_Work to complete_
Reproduce, exactly, the lines of the material below from the line containing "17: (41, 378, 3.49)" through the line containing "32: (694, 265, 9.41)", with both end lines included and nothing else.
Top of Record set
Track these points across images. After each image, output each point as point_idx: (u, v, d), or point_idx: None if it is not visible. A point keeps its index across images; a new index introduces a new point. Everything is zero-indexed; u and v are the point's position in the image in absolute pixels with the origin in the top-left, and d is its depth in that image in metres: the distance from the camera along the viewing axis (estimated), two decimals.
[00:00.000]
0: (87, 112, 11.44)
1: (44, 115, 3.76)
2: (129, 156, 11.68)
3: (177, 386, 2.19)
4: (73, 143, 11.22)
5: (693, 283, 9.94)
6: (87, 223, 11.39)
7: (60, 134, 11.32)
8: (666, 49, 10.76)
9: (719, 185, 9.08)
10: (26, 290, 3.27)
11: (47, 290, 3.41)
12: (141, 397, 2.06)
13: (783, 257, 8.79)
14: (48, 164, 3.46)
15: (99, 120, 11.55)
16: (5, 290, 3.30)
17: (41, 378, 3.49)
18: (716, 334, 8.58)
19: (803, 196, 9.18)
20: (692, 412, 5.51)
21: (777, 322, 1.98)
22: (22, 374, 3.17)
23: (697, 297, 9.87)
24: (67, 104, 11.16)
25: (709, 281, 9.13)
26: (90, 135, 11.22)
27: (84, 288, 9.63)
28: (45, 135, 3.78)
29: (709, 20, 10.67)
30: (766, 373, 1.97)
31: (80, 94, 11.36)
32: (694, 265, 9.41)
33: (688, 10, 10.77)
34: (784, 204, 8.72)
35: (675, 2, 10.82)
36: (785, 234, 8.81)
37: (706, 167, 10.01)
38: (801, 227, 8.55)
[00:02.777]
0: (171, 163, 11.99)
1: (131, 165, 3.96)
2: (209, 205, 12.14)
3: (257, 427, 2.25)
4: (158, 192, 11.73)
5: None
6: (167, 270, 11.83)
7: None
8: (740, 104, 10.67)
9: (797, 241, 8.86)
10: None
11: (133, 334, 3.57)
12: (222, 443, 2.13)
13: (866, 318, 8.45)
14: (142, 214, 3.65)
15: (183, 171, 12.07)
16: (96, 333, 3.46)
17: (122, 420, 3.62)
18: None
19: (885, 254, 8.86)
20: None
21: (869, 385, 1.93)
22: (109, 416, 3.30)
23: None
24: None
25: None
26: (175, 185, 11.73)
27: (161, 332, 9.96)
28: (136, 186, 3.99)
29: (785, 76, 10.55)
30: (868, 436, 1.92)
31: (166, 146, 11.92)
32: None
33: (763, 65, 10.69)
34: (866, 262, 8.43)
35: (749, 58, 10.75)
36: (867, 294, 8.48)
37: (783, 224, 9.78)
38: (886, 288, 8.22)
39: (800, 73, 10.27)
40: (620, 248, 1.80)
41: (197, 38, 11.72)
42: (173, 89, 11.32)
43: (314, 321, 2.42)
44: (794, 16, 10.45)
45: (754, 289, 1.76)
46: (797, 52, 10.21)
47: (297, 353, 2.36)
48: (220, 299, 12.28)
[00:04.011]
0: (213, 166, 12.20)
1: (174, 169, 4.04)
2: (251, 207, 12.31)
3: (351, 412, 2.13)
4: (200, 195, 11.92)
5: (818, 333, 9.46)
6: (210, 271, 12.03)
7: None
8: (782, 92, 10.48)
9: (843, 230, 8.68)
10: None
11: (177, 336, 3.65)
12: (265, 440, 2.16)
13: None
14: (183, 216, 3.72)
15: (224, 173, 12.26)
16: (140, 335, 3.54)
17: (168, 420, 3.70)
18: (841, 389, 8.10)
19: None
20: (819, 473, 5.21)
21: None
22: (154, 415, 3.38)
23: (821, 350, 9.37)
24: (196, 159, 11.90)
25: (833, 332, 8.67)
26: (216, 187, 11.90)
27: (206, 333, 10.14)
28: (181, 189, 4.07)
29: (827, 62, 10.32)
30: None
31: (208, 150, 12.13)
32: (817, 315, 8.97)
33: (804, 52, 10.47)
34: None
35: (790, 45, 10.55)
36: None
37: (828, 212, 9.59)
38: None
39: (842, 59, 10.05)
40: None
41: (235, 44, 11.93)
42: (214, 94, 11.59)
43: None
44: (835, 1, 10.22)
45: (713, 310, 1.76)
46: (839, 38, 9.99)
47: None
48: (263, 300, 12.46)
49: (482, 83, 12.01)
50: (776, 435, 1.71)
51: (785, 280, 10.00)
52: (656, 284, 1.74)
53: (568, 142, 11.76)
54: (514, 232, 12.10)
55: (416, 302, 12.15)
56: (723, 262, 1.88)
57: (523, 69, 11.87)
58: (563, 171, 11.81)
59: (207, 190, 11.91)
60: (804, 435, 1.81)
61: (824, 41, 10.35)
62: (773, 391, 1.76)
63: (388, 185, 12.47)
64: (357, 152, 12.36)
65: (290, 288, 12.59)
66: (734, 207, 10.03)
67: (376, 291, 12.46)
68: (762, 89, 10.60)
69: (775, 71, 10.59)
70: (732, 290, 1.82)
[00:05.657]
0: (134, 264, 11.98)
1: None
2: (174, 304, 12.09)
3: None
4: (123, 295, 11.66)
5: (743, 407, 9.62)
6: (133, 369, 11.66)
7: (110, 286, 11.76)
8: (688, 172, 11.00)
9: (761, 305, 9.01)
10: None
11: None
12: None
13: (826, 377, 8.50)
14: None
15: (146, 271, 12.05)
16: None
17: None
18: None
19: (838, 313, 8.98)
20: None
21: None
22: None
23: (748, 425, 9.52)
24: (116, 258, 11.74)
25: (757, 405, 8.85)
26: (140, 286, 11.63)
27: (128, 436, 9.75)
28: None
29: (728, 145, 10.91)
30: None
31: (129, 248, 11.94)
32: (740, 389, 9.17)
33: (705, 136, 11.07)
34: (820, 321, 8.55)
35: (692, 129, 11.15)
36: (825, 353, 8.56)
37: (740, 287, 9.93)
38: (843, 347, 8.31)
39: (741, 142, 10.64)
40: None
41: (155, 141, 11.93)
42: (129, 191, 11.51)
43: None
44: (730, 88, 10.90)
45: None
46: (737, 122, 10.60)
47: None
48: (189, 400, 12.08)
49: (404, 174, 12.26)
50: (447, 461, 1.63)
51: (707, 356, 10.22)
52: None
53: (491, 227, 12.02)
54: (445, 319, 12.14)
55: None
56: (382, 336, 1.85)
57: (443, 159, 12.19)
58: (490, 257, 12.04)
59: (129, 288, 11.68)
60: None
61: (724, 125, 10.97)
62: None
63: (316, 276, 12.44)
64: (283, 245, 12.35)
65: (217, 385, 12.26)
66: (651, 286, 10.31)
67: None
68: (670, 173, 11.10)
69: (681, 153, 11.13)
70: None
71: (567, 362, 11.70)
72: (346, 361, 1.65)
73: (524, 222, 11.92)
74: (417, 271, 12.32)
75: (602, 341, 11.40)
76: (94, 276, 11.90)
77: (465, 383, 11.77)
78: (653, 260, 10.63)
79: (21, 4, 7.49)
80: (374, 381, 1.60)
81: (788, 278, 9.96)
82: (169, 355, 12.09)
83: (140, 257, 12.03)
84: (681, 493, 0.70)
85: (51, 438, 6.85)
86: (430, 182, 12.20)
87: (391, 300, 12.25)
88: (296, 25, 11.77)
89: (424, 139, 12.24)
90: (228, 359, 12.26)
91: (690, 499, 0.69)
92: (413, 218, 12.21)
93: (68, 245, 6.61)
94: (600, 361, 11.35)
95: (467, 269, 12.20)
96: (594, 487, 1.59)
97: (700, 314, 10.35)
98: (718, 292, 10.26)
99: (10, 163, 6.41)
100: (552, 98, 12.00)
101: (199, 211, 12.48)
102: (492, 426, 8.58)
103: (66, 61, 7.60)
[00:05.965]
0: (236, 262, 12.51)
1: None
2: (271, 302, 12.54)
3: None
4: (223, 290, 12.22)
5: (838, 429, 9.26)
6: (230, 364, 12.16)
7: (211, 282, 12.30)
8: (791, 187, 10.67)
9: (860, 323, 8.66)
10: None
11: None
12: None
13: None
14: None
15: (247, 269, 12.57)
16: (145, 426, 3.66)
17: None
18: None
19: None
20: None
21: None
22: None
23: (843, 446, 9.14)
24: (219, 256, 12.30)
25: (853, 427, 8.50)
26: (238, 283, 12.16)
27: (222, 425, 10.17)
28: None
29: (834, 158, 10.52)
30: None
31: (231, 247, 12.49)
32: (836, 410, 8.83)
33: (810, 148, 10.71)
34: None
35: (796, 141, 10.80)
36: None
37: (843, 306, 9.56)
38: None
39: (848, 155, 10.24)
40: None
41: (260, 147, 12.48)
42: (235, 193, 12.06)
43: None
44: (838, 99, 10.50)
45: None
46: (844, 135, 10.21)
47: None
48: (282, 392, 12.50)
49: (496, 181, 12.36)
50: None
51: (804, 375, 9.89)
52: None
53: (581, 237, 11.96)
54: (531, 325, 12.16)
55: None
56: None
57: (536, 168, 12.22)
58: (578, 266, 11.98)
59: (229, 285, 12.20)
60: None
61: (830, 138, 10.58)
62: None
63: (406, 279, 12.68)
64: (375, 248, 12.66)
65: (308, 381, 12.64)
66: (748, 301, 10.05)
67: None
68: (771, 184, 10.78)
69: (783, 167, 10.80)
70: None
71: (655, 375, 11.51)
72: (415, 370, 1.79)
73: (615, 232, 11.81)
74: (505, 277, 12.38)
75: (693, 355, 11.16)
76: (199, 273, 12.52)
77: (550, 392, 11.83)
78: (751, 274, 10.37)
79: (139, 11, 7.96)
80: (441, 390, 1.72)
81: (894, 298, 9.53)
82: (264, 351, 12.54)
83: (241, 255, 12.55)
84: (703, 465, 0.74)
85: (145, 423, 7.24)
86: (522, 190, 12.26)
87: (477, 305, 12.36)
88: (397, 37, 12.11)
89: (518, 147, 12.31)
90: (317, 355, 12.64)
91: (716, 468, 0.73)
Bottom of Record set
_Task output_
17: (41, 378, 3.49)
18: (716, 334, 8.58)
19: (803, 196, 9.18)
20: (692, 412, 5.51)
21: (777, 322, 1.98)
22: (22, 374, 3.17)
23: (697, 297, 9.87)
24: (67, 104, 11.16)
25: (709, 281, 9.13)
26: (90, 135, 11.22)
27: (84, 288, 9.63)
28: (45, 135, 3.78)
29: (709, 20, 10.67)
30: (766, 373, 1.97)
31: (80, 94, 11.36)
32: (694, 265, 9.41)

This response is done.